After I started working on this review, I watched Apocalypse Now for the first time. What strikes me about this film is that Vietnamese people only appear as backdrop, there is nothing we learn about them or their perspective, culture or history. Japan has a tendency to show every issue from both sides, which can be problematic when it leads to the relativisation, especially of its own crimes. But at least it tends to show more than one side. I know it is the point of American Vietnam films to tell the war from the perspective of more or less clueless American soldiers. But there is a way to at least hint at the fact that the “enemy” is a human being as well. At the end of Kubrick’s Full Metal Jacket, the protagonists confronts an enemy sniper who turns out to be a young girl. When another US soldier shots her down, the girl is shown in an uncomfortably long scene catching for breath as she is suffering and begging to be shot. Even though she remains an enigma to the soldiers, she is shown as a breathing, suffering human being with dignity instead of a mere backdrop. That is why is respect Kubrick infinitely more than Coppola, who himself admits his film „glorifies war … arguably“.

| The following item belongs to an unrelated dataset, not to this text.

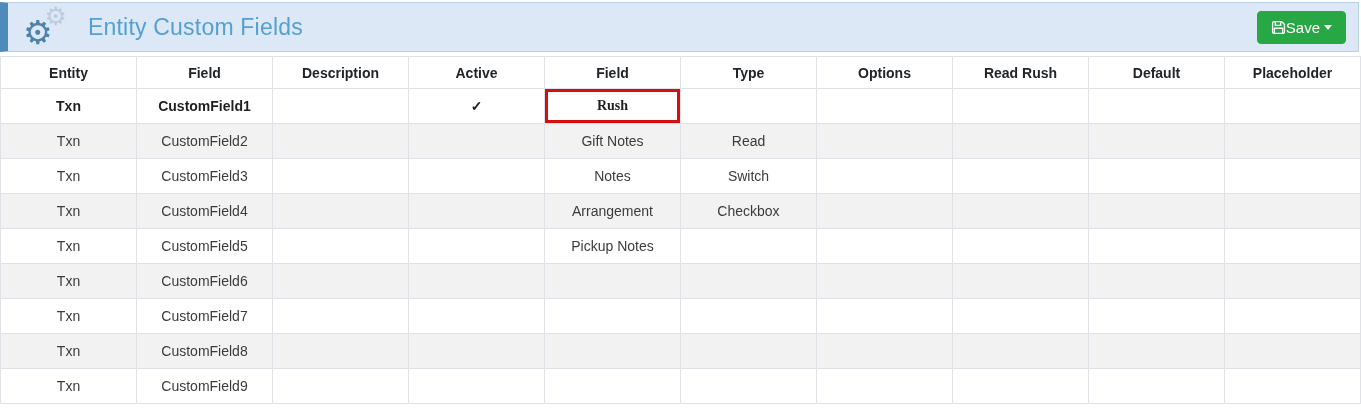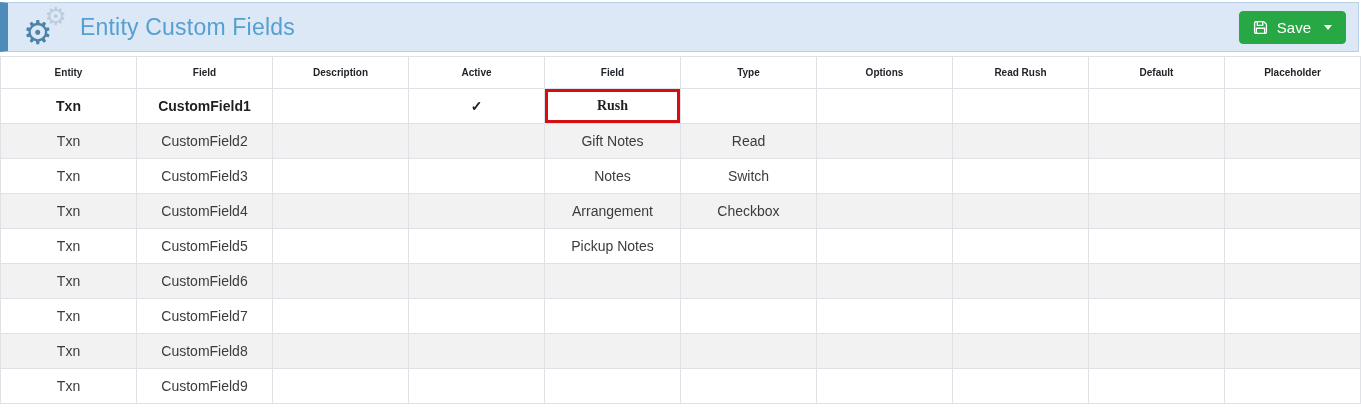"Entity Custom Fields" .title { margin-left: 12px -> 20px }
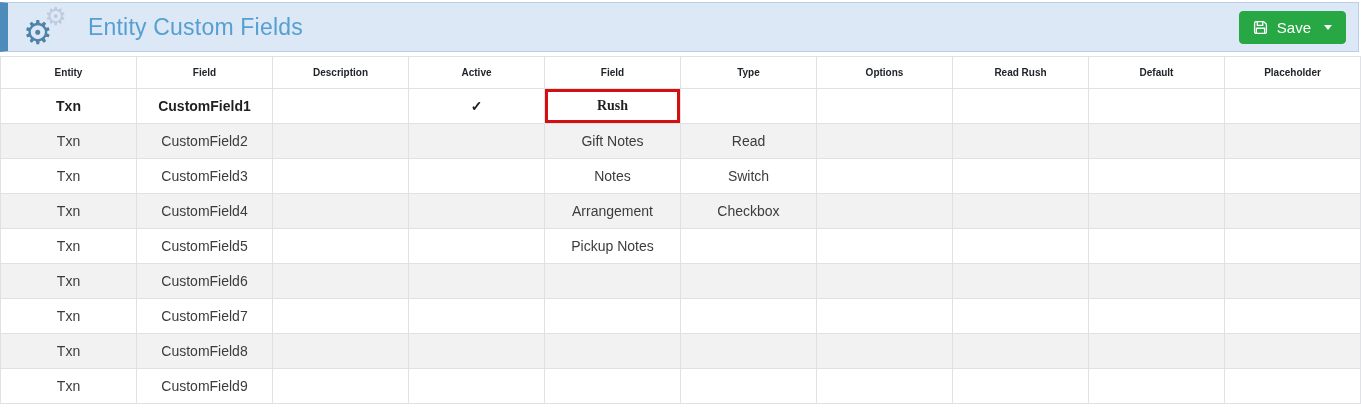"Save" .save-btn { gap: 9px -> none }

I’m sure American Vietnam films influenced Dien Bien Phu: the Green Berets, the Star & Stripes photographer protagonist. The diverse group of people who meet and fight in the war. The camera thief. The Viet Kong sniper girl from Full Metal Jacket, who single handedly takes out several American soldiers. Nishijima doesn’t mention any of these films, at least I haven’t read any film titles in the first three volumes. But there are short mang pages at the end of each volume densely filled with handwritten text. In the first one, the manga artist claims he’s never been to Vietnam and just used a random book he found as a reference. However, it’s obvious that he has done a lot of reading. There are more references in the first three volumes than I can open tabs in my browser. Further there is a detailed timeline of historical events at the end of every volume.
Despite the abundance of information, Dien Bien Phu is a quick read. It’s art is addictive as is its storytelling. It’s a manga you can flip through in less than an hour per volume, but it’s also a manga that you can spend months on, reading and rereading while learning more about the historical, political and cultural background of the events depicted. I started reading the series during my Kindle Unlimited trial (on the Japanese site), but it’s definitely a series I want to have on my bookshelf, because there is so much to unpack.
„For those who do the killing, there is nothing worse than their dying victims staring back at them. Humans are not meant to kill each other so easily.”
Really reccomend you to watch Platoon and Born on the Fourth of July directed by Oliver Stone who actually served in Vietnam if you want to watch great american movies about Vietnam.